Before flowers, Earth was covered with green plants like ferns, pines, and the now-extinct seed ferns. Their reproduction was quite slow and also inefficient. Pollination was mostly carried out by the wind. Today it's shared by insects and birds.

When and how flowering plants began has long been one of botany's biggest and most beautiful mysteries.

One of the best places on Earth to see the results of the evolution of flowering plants is the Hengduan Mountains, in southwestern China. This area spans the regions of Sichuan, Hunan and Tibet. This is the most biodiverse temperate forest in the world. From the prospective of a plant lover it feels oddly familiar, because this is where many of the flowers in your garden came from.

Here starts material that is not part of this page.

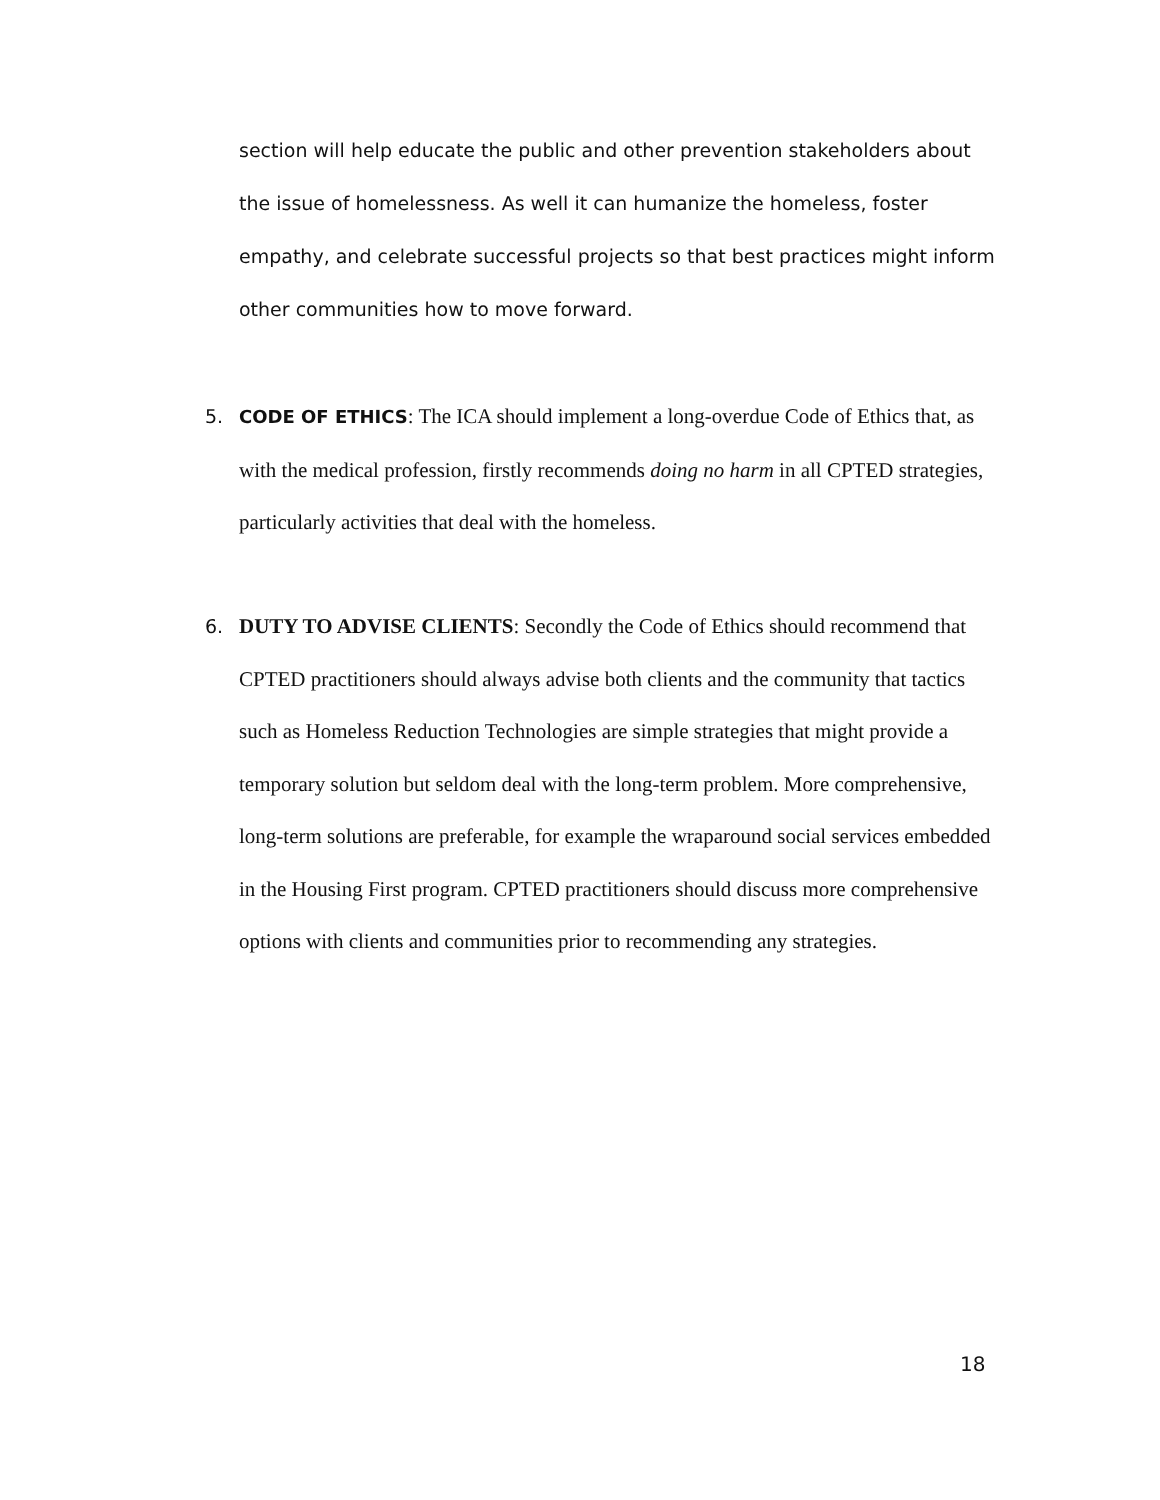section will help educate the public and other prevention stakeholders about the issue of homelessness. As well it can humanize the homeless, foster empathy, and celebrate successful projects so that best practices might inform other communities how to move forward.
5. CODE OF ETHICS: The ICA should implement a long-overdue Code of Ethics that, as with the medical profession, firstly recommends doing no harm in all CPTED strategies, particularly activities that deal with the homeless.
6. DUTY TO ADVISE CLIENTS: Secondly the Code of Ethics should recommend that CPTED practitioners should always advise both clients and the community that tactics such as Homeless Reduction Technologies are simple strategies that might provide a temporary solution but seldom deal with the long-term problem. More comprehensive, long-term solutions are preferable, for example the wraparound social services embedded in the Housing First program. CPTED practitioners should discuss more comprehensive options with clients and communities prior to recommending any strategies.
18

The things that make these Hengduan Mountains such a rich breeding ground for plant life is the variety of climates. The unique conditions there have allowed many of the flowers to survive the last ice age. In other countries around the globe, thousands of species of plants were stripped clean by the glaciers. The Hengduan Mountains have, in effect, preserved botanical history and served as a safety deposit box of temperate diversity.

The first flowering plants didn't resemble any flowers we know today. They didn't have petals, they didn't have fragrance, and they weren't beautiful. They simply were functional. Archaefructus is the oldest known complete flowering plant fossil. It likely came about in the Cretaceous period. It was previously thought to have existed in the Jurassic period, the age of dinosaurs, but a recent discovery may have disproved that.

Meanwhile, who knows what clues to the evolution of flowers may be growing in this vast mountainous safety deposit box of plant diversity in Western China and possibly elsewhere around the world? How long will those clues last, if not given the proper attention? The United Nations has declared the Hengduan Mountains to be under ecological threat from growing urbanization. Species have been disappearing fast. If we don't protect them, many will be lost. This would be a tragedy indeed. Several international organizations have called for an increased effort to protect this region before its diversity is lost forever to the modern day glacier of “environmental destruction”.

There are other fossils in places out there that will shed light on the mystery of the first flower. Botanists are determined to find them. The full mystery of how flowering plants began and as of today has not been solved.